Problem requirements
Repeat the listing word for word. Leave every picture out.

Input data
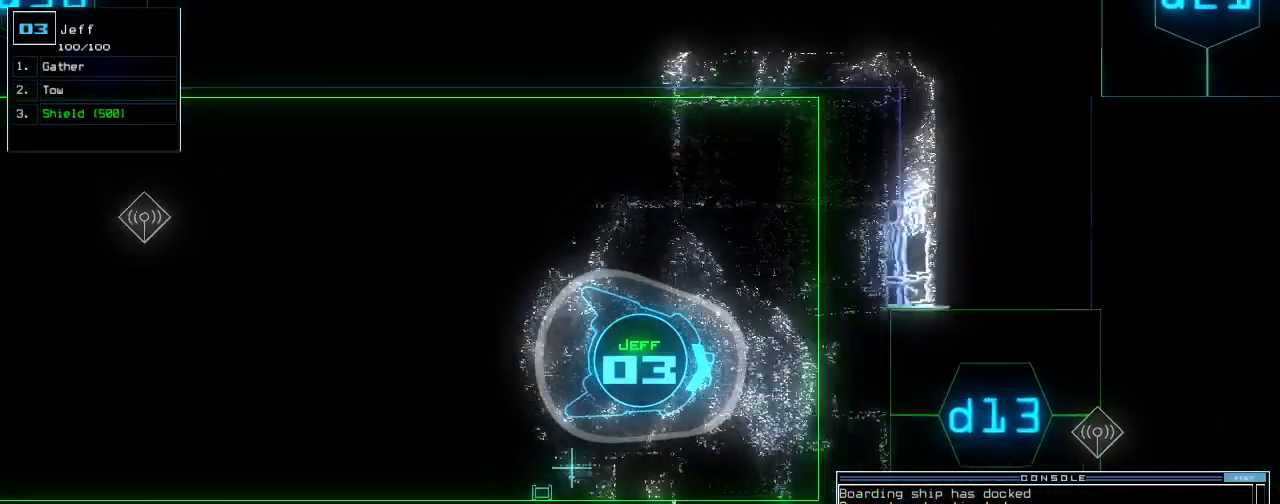
{"keys": ["right", "up"], "events": [[80, "d", "down"], [160, "d", "up"], [160, "right", "down"], [420, "3", "down"], [460, "3", "up"]]}
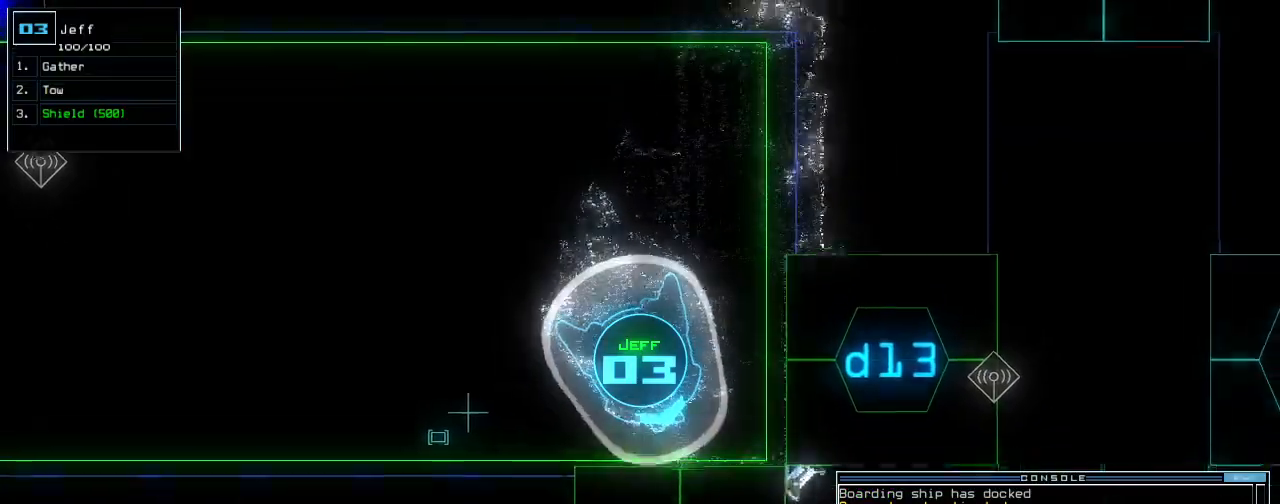
{"keys": ["space"], "events": [[20, "3", "down"], [60, "right", "up"], [100, "3", "up"], [160, "up", "up"], [360, "space", "down"], [420, "space", "up"], [480, "space", "down"]]}
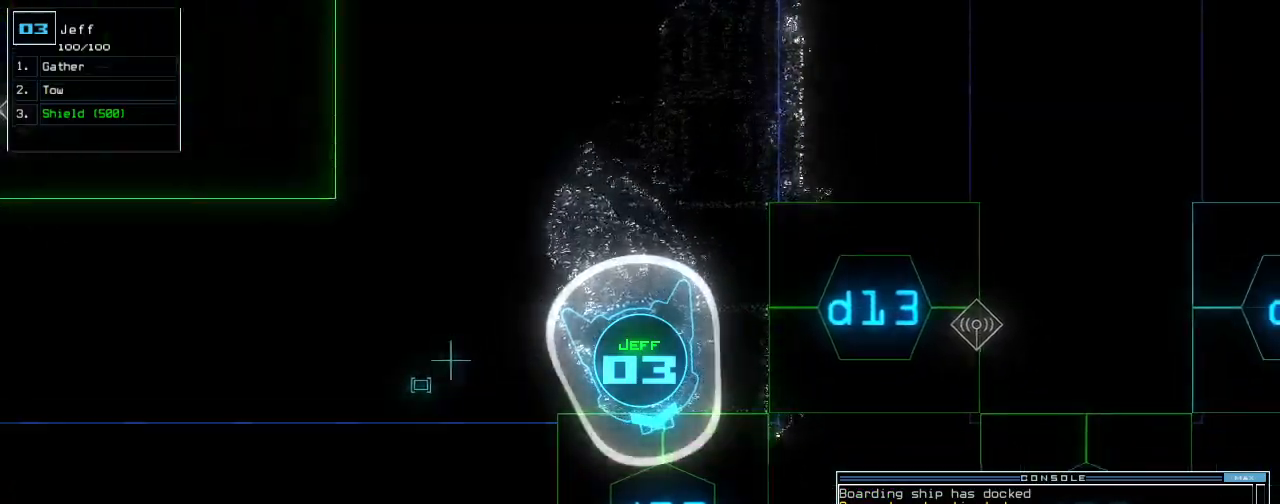
{"keys": ["i"], "events": [[60, "i", "down"], [60, "space", "up"]]}
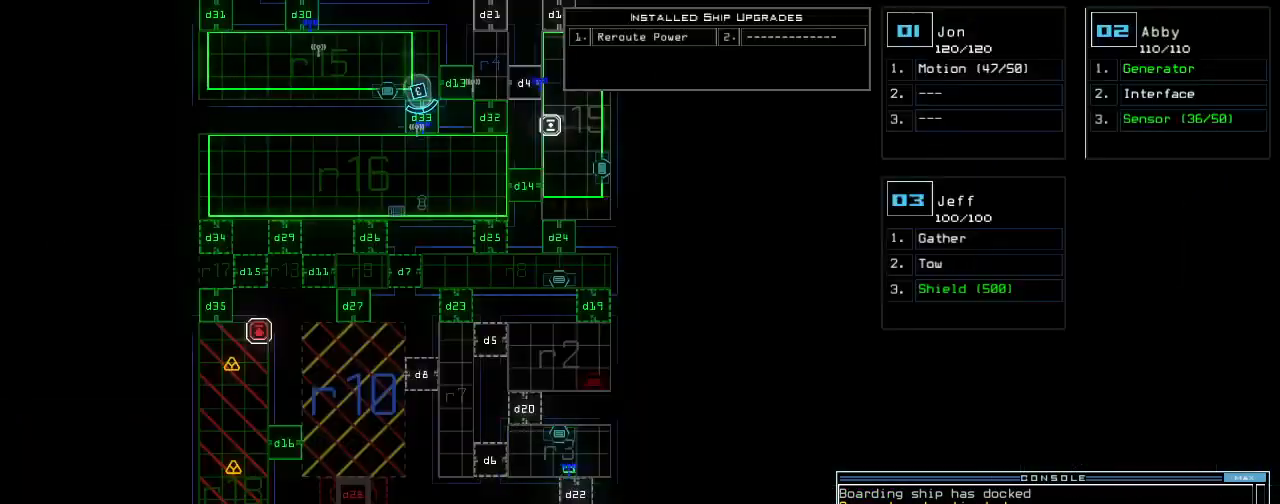
{"keys": ["up"], "events": [[240, "return", "down"], [320, "return", "up"], [400, "3", "down"], [440, "up", "down"], [460, "3", "up"], [460, "i", "up"]]}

Answer for this exercise
{"keys": ["right", "up"], "events": [[80, "d", "down"], [160, "d", "up"], [160, "right", "down"], [420, "3", "down"], [460, "3", "up"]]}
{"keys": ["space"], "events": [[20, "3", "down"], [60, "right", "up"], [100, "3", "up"], [160, "up", "up"], [360, "space", "down"], [420, "space", "up"], [480, "space", "down"]]}
{"keys": ["i"], "events": [[60, "i", "down"], [60, "space", "up"]]}
{"keys": ["up"], "events": [[240, "return", "down"], [320, "return", "up"], [400, "3", "down"], [440, "up", "down"], [460, "3", "up"], [460, "i", "up"]]}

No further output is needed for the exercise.